Why Exactly is DeepSeek R1 Such A Revolution In AI?
Deepseek R1 still seems to be a topic of countless posts and discussions. Since people seem to be curious, here’s a short breakdown of what makes it stand out. We'll be skimming the surface and cutting a few corners, but hopefully, this should still offer a few practical insights into the mystery. (Also, this is my best effort, as I am not an AI researcher your mileage may vary)
If you’re unfamiliar with Deepseek R1, it’s a reasoning AI model from China that seemingly came out of nowhere. It seems to rival leading Western models while being trained on a fraction of the GPUs typically used by Western AI shops.
Fine-Tuning
Why though? For starters, it skips the de-facto traditional supervised fine-tuning and instead learns purely through reinforcement learning. In practice, this means it learns by itself how to solve the problems it is given rather than mimicking the often suboptimal solutions devised by the meat-bags that are humans. While this approach has been used in narrow AI models before (think AlphaGo etc.), no one has successfully applied it to a generalized model—until now.
Optimization
Since the company has fewer GPUs, they had to focus on optimizations. Deepseek skips NVIDIA's standard libraries and instead uses what is essentially "assembly" for direct communication with the GPUs in the cluster.

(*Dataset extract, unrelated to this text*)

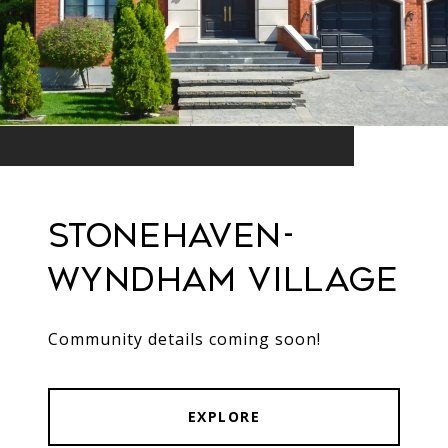
Stonehaven-
Wyndham Village
Community details coming soon!
EXPLORE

This significantly improves both training and inference efficiency, but it also means the solution is not easily transferable to another hardware setup.
Mixture-of-Experts
Deepseek R1 also employs a mixture-of-experts approach—a combination of specialized models that are selectively activated when needed. While this technique is widely used, Deepseek takes it to a new level. Typically, models use 8 to 16 experts, with 4 activated at a time, meaning a substantial portion of the model is engaged per request. In contrast, Deepseek operates with 256 experts, activating only 8 at a time, resulting in significantly lower overall model activation per request. Such a large number of experts presents a non-trivial problem for load balancing throughout the model. In practice, this means a more efficient model and more specialized experts.
All of this results in a smaller model that is faster to train and significantly more efficient to run. As a result, Western AI companies are now racing to replicate the same approach. And this is not even all that Deepseek (R1) brings to the table.